I am seeing some strange results with SSL certificate verification in relation to Azure SQL Server.
I have an application that is making a secure connection to SQL server. When I run the application on my local PC, the certificate returned by the server returns the following alt DNS names:
DNS:northcentralus1-a.control.database.windows.net, DNS:*.northcentralus1-a.control.database.windows.net, DNS:management.northcentralus1-a.control.database.windows.net, DNS:management.northcentralus.control.database.windows.net, DNS:admin.northcentralus1-a.control.database.windows.net, DNS:*.database.windows.net, DNS:*.secondary.database.windows.net, DNS:*.provisioning.database.windows.net
This is what I would expect, and it matches the server I am trying to talk to under *.database.windows.net
.
However, when I deploy that same application into Azure, the SQL Server seems to return a different certificate with the following alt DNS names:
DNS:tr1.northcentralus1-a.worker.database.windows.net, DNS:*.tr1.northcentralus1-a.worker.database.windows.net
These names do not match the server I am trying to talk to, so my client application rejects the connection due to it being an untrusted host.

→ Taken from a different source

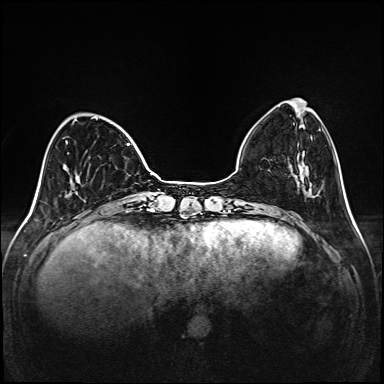
Breast MRI (dynamic contrast-enhanced), one axial slice. Slice 39 of 208 in the series (ordered by position). Dynamic contrast-enhanced series, time point 2 of 6 at this slice position (early post-contrast). 1.5 T. TE 2.3 ms, TR 5.2 ms. 1 mm slice thickness. 384 × 384 image matrix, field of view 320 × 320 mm. Female patient.
Structures marked on this image (semi-automatically segmented with operator editing):
- enhancing-tissue mask used for the functional tumour volume (all voxels passing the contrast-enhancement thresholds inside the analysis volume; usually the tumour): box from (x=65, y=117) to (x=130, y=183) px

There was a similar issue entered here, but the solution accepted was to just always trust the certificate without checking it. My question is different in that I would like to verify the certificate, not blindly trust the certificate.
Here are the specific questions, summarized:
Is Azure SQL Server providing an invalid certificate?
Assuming it is providing an invalid certificate, can I configure Azure SQL Server to provide a valid certificate?
Assuming it is providing an invalid certificate, is Azure SQL Server planning on correcting the behavior, or are we supposed to perpetually trust the certificate without checking?